Serverless Framework

Of course, we don’t really want to dip into the console if our service is built with the Serverless Framework, so instead, we can change one setting on our functions definition to add provisioned concurrency to that function.

functions:
  hello:
    handler: handler.hello
      events:
        - http:
            path: /hello
          method: get
    provisionedConcurrency: 5

In the example above, the hello Lambda function will always have 5 warm instances ready to go to handle incoming HTTP requests from API Gateway.

AWS API

However, it doesn’t end there. You can even go so far as to write a simple Lambda that you run on an hourly basis with a pre-determined schedule in mind. If you are like a lot of organsiations, you will have busy spikes you know about well in advance.
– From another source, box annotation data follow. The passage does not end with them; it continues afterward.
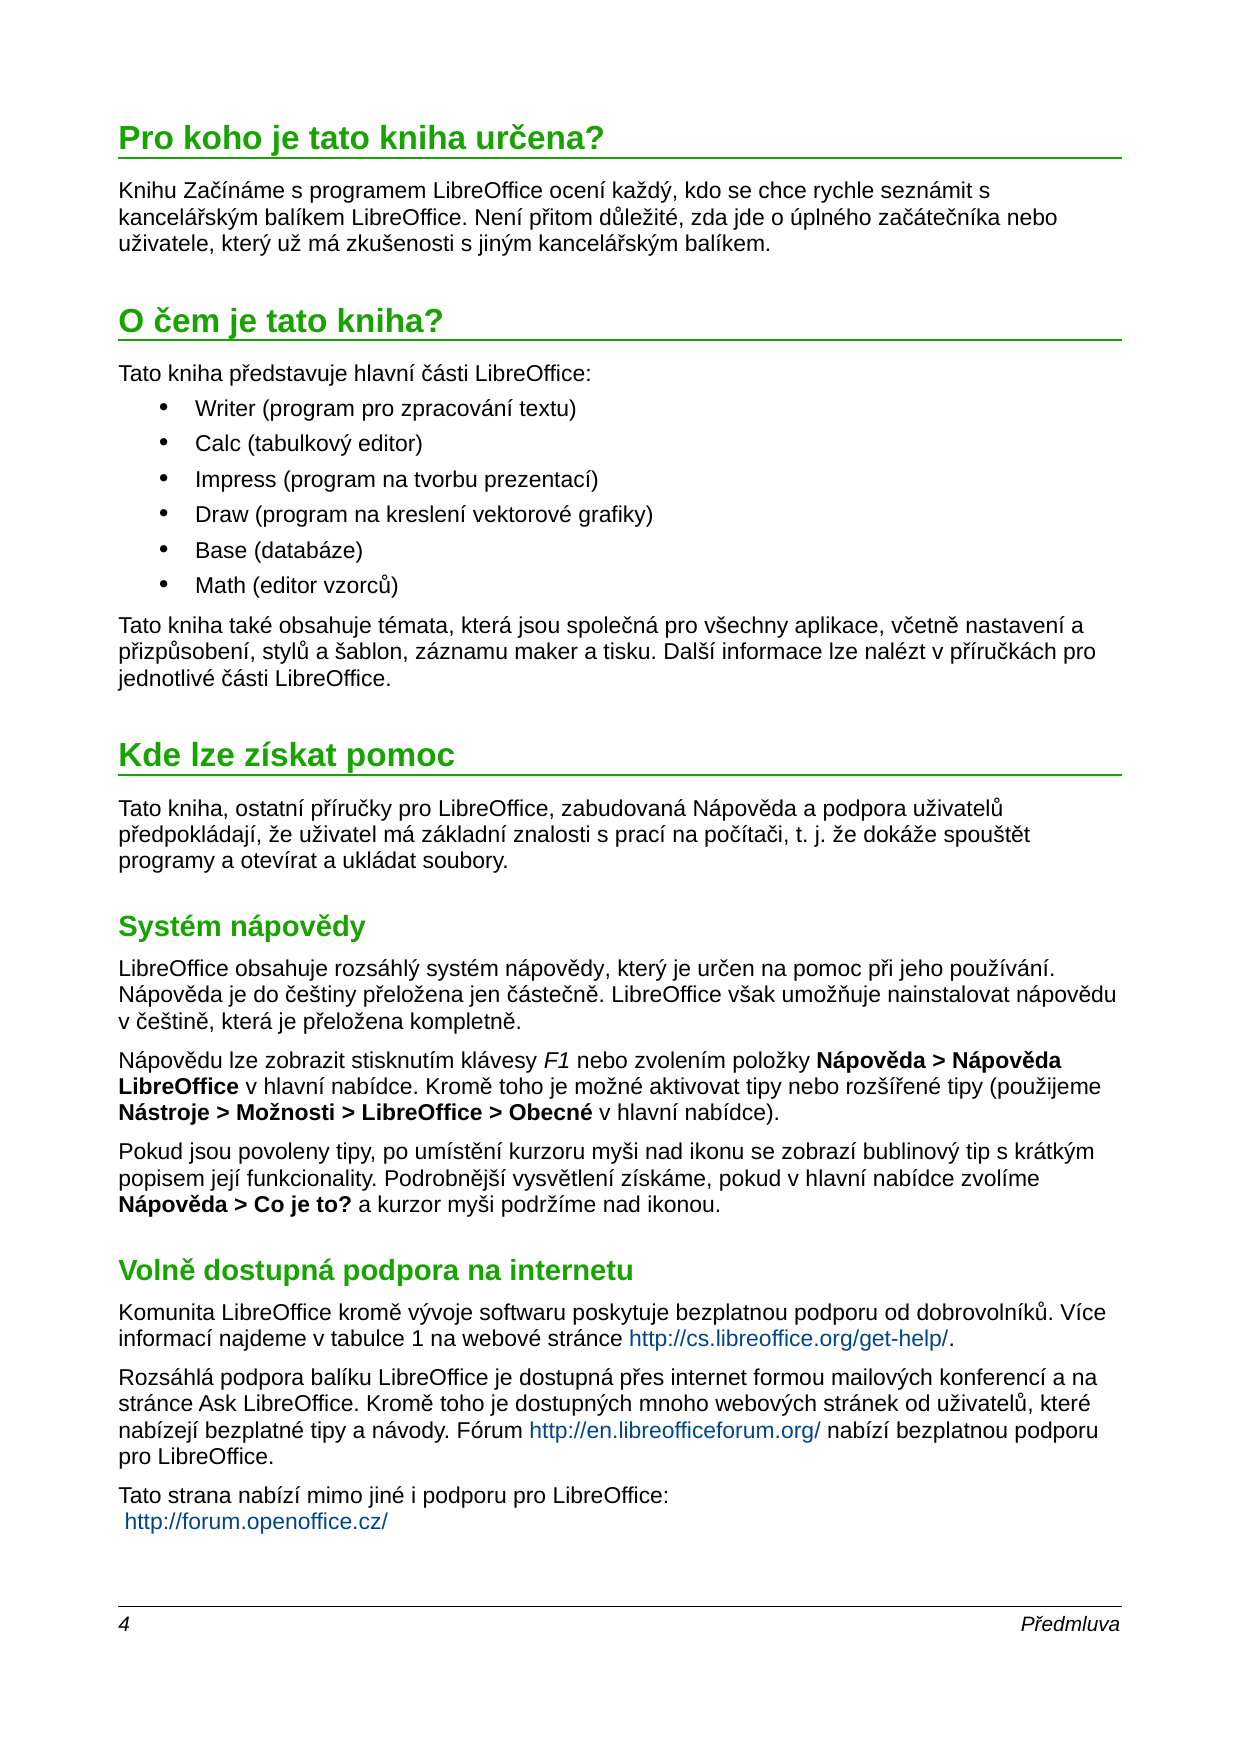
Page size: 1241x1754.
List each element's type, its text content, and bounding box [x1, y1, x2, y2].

text Pokud jsou povoleny tipy, po umístění kurzoru myši nad ikonu se zobrazí bublinový tip s krátkým popisem její funkcionality. Podrobnější vysvětlení získáme, pokud v hlavní nabídce zvolíme Nápověda > Co je to? a kurzor myši podržíme nad ikonou. [118, 1138, 1122, 1217]
subtitle O čem je tato kniha? [118, 301, 1122, 339]
text Tato kniha, ostatní příručky pro LibreOffice, zabudovaná Nápověda a podpora uživatelů předpokládají, že uživatel má základní znalosti s prací na počítači, t. j. že dokáže spouštět programy a otevírat a ukládat soubory. [118, 794, 1122, 874]
list Draw (program na kreslení vektorové grafiky) [156, 499, 1122, 528]
subtitle Kde lze získat pomoc [118, 735, 1122, 774]
text Tato strana nabízí mimo jiné i podporu pro LibreOffice: http://forum.openoffice.cz/ [118, 1482, 1122, 1534]
list Tato kniha představuje hlavní části LibreOffice: [118, 360, 1122, 387]
text Tato kniha také obsahuje témata, která jsou společná pro všechny aplikace, včetně nastavení a přizpůsobení, stylů a šablon, záznamu maker a tisku. Další informace lze nalézt v příručkách pro jednotlivé části LibreOffice. [118, 612, 1122, 691]
text LibreOffice obsahuje rozsáhlý systém nápovědy, který je určen na pomoc při jeho používání. Nápověda je do češtiny přeložena jen částečně. LibreOffice však umožňuje nainstalovat nápovědu v češtině, která je přeložena kompletně. [118, 955, 1122, 1034]
subtitle Pro koho je tato kniha určena? [118, 118, 1122, 157]
list Math (editor vzorců) [156, 570, 1122, 599]
text Nápovědu lze zobrazit stisknutím klávesy F1 nebo zvolením položky Nápověda > Nápověda LibreOffice v hlavní nabídce. Kromě toho je možné aktivovat tipy nebo rozšířené tipy (použijeme Nástroje > Možnosti > LibreOffice > Obecné v hlavní nabídce). [118, 1047, 1122, 1126]
subtitle Systém nápovědy [118, 909, 1122, 943]
list Writer (program pro zpracování textu) [156, 393, 1122, 422]
list Calc (tabulkový editor) [156, 428, 1122, 458]
text Komunita LibreOffice kromě vývoje softwaru poskytuje bezplatnou podporu od dobrovolníků. Více informací najdeme v tabulce 1 na webové stránce http://cs.libreoffice.org/get-help/. [118, 1299, 1122, 1351]
text Rozsáhlá podpora balíku LibreOffice je dostupná přes internet formou mailových konferencí a na stránce Ask LibreOffice. Kromě toho je dostupných mnoho webových stránek od uživatelů, které nabízejí bezplatné tipy a návody. Fórum http://en.libreofficeforum.org/ nabízí bezplatnou podporu pro LibreOffice. [118, 1364, 1122, 1469]
list Impress (program na tvorbu prezentací) [156, 464, 1122, 493]
list Base (databáze) [156, 535, 1122, 564]
subtitle Volně dostupná podpora na internetu [118, 1253, 1122, 1286]
text Knihu Začínáme s programem LibreOffice ocení každý, kdo se chce rychle seznámit s kancelářským balíkem LibreOffice. Není přitom důležité, zda jde o úplného začátečníka nebo uživatele, který už má zkušenosti s jiným kancelářským balíkem. [118, 177, 1122, 257]
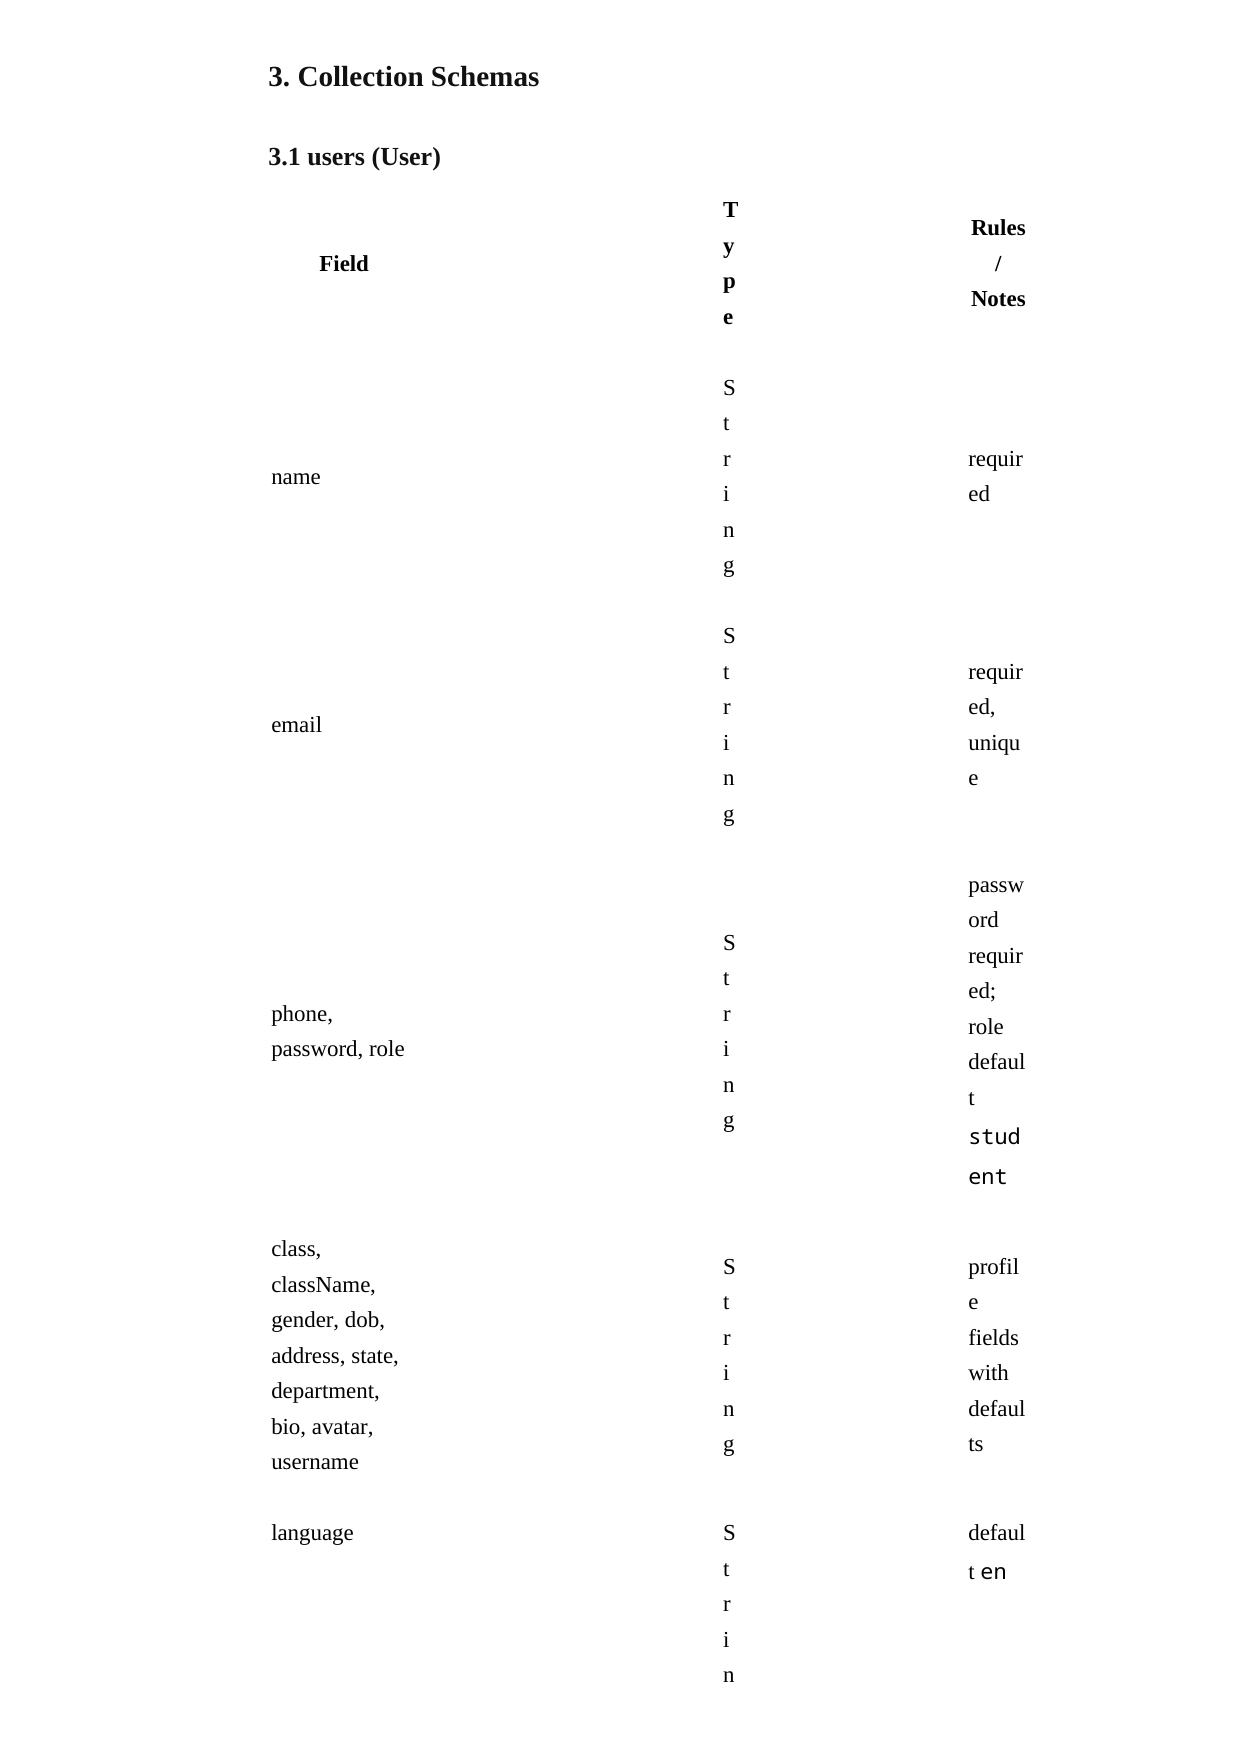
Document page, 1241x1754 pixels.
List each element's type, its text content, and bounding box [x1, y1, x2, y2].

table_cell profile fields with defaults [815, 1232, 1181, 1516]
table_cell Strin [570, 1516, 815, 1691]
table_cell String [570, 620, 815, 868]
table_cell String [570, 1232, 815, 1516]
table_header Type [570, 194, 815, 371]
table_header Rules / Notes [815, 194, 1181, 371]
table_cell required [815, 371, 1181, 619]
subtitle 3.1 users (User) [268, 141, 1031, 171]
table_cell class, className, gender, dob, address, state, department, bio, avatar, username [118, 1232, 570, 1516]
table_cell String [570, 868, 815, 1232]
table_cell name [118, 371, 570, 619]
table_header Field [118, 194, 570, 371]
table_cell default en [815, 1516, 1181, 1691]
table_cell language [118, 1516, 570, 1691]
subtitle 3. Collection Schemas [268, 59, 1031, 93]
table_cell password required; role default student [815, 868, 1181, 1232]
table_cell email [118, 620, 570, 868]
table_cell phone, password, role [118, 868, 570, 1232]
table_cell String [570, 371, 815, 619]
table_cell required, unique [815, 620, 1181, 868]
In these situations, you may not want provisionedConcurrency all the time, but you may want it during those known spikes.

Provisioned Concurrency can be set via the AWS SDK:

'use strict';
const AWS = require('aws-sdk')

module.exports.setProvisionedConcurrency = async event => {
  const params = {
    FunctionName: 'MyFunctionName',
    ProvisionedConcurrentExecutions: '5',
    Qualifier: 'aliasname'
  };
  const lambda = new AWS
  lambda.putProvisionedConcurrencyConfig(params, function(err, data) {
    if (err) console.log(err, err.stack); // an error occurred
    else     console.log(data);           // successful response
  });
};

Now you have the means to schedule the provisioned concurrency whenever you choose and so optimise the cost efficiency of it.

Conclusion

This single feature released by AWS gives those needing greater control over ensuring lower latencies exactly the tool they needed while keeping Lambda Serverless. You are not provisioning hardware or networks, runtimes and operating systems, but tweaking the settings that directly affect the end result in a measurable and predictable way. And this single feature opens Serverless up even further to more use cases and makes it far more competitive in the world of application development.